Return the stretch from the line with "American Crew" through the line with "RisorgimenToro" in the data below, character for character, skipping all pictures.

◆ INPUT FOR THIS TASK:
_ _ _ _ _ _ _
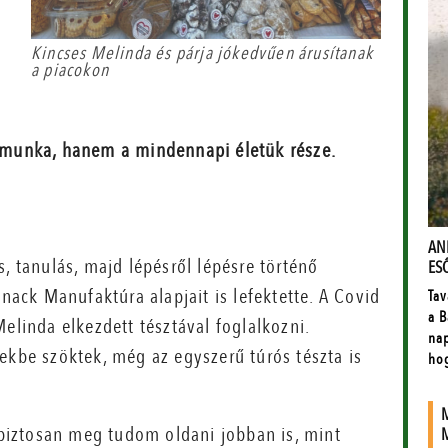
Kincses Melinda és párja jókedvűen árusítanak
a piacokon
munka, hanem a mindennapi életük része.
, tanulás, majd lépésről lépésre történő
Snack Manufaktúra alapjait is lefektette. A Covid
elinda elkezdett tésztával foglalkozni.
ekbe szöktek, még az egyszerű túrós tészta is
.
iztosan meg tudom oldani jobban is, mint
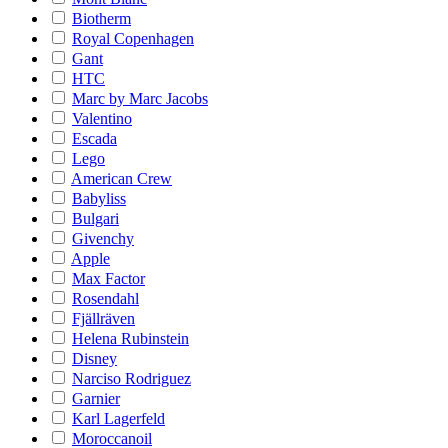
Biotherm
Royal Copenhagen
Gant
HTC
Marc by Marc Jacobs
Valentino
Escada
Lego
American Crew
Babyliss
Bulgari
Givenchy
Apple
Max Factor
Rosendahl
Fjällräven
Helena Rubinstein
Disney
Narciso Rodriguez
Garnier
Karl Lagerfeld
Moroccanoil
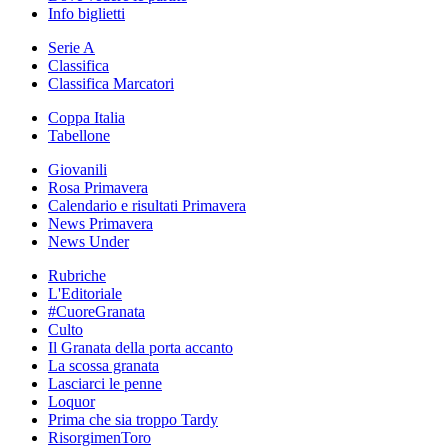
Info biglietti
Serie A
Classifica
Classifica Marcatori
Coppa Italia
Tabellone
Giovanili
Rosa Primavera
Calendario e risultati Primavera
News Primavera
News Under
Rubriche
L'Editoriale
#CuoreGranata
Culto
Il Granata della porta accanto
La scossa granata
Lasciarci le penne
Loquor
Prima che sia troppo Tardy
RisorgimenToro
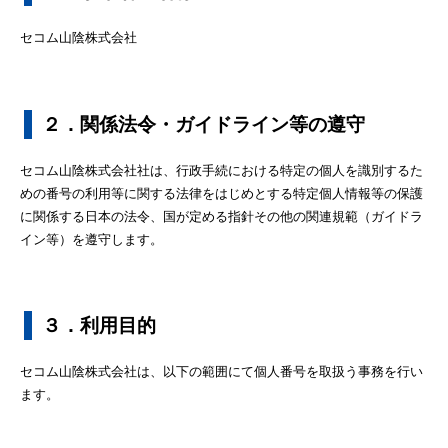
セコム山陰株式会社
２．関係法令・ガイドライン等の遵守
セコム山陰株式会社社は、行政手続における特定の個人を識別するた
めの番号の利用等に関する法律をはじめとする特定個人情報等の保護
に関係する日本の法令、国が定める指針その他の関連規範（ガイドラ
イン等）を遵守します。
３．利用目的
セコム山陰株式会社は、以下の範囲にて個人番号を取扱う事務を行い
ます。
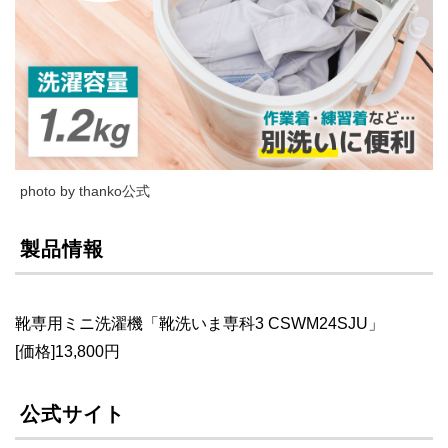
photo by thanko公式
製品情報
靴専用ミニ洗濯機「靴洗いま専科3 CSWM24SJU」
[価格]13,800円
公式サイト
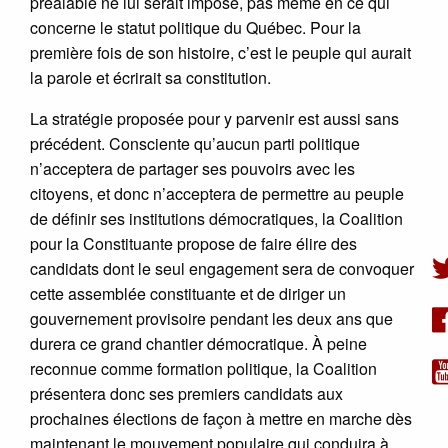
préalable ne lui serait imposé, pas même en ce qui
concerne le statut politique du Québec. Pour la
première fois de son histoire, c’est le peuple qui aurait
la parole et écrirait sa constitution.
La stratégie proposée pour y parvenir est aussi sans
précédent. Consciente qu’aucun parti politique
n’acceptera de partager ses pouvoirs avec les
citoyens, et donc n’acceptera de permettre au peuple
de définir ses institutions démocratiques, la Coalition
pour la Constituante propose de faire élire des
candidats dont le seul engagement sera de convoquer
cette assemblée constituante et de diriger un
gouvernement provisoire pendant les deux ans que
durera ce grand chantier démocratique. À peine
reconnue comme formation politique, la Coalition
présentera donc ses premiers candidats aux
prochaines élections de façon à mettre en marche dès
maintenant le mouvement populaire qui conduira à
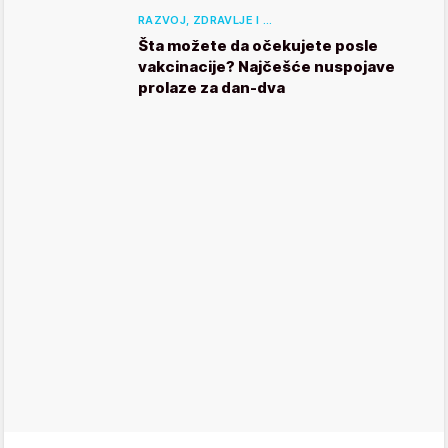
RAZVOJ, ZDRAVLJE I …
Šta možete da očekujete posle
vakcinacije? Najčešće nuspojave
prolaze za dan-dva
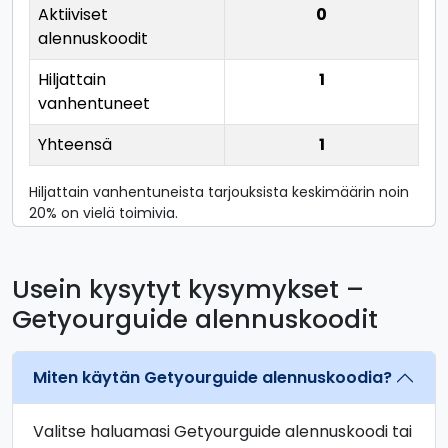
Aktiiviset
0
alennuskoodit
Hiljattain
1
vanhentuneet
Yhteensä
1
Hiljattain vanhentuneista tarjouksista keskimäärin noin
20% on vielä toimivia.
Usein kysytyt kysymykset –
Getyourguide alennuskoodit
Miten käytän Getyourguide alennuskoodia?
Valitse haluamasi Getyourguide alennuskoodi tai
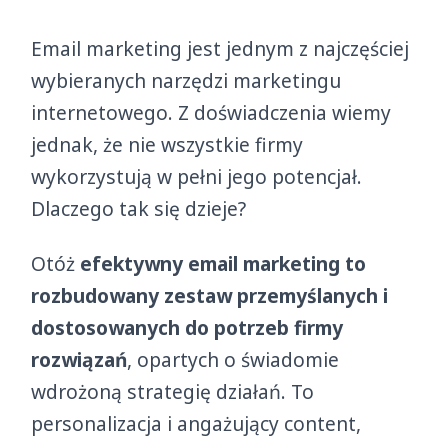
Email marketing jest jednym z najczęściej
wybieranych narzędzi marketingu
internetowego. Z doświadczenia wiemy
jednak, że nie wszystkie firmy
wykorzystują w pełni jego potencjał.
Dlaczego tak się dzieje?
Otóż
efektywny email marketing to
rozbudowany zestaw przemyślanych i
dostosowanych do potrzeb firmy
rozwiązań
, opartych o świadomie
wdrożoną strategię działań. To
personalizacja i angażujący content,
_ _ _ _ _ _ _
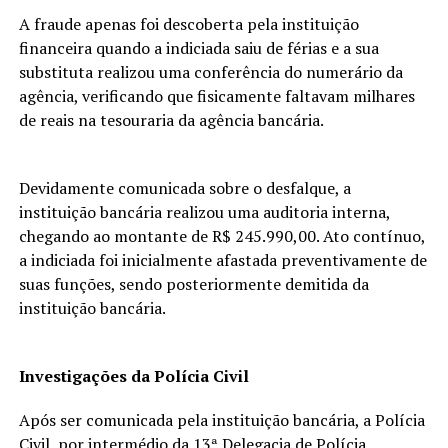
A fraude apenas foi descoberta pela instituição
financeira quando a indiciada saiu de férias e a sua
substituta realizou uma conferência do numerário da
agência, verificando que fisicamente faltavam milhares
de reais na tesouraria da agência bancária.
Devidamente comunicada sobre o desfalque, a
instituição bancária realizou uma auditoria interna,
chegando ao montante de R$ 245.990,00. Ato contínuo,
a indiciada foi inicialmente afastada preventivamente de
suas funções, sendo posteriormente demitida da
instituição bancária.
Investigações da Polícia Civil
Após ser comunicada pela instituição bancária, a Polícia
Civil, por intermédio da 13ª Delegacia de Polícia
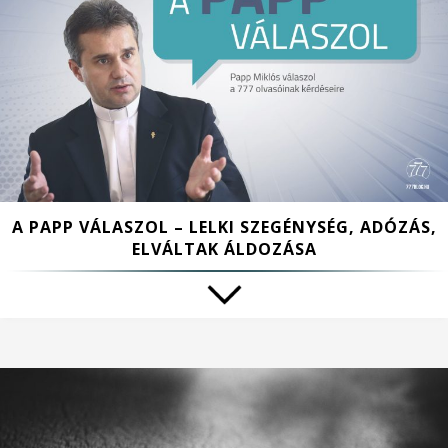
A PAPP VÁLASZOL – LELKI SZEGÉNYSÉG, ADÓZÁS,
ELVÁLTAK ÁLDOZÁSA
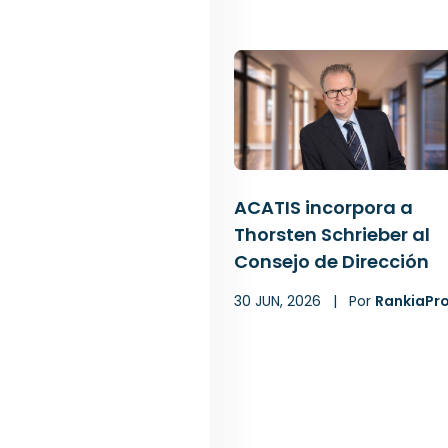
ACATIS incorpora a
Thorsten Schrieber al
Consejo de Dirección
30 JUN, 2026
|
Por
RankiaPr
_ _ _ _ _ _ _
◆ SOLUTION BELOW:
American Crew
Babyliss
Bulgari
Givenchy
Apple
Max Factor
Rosendahl
Fjällräven
Helena Rubinstein
Disney
Narciso Rodriguez
Garnier
Karl Lagerfeld
Moroccanoil
Info biglietti
Serie A
Classifica
Classifica Marcatori
Coppa Italia
Tabellone
Giovanili
Rosa Primavera
Calendario e risultati Primavera
News Primavera
News Under
Rubriche
L'Editoriale
#CuoreGranata
Culto
Il Granata della porta accanto
La scossa granata
Lasciarci le penne
Loquor
Prima che sia troppo Tardy
RisorgimenToro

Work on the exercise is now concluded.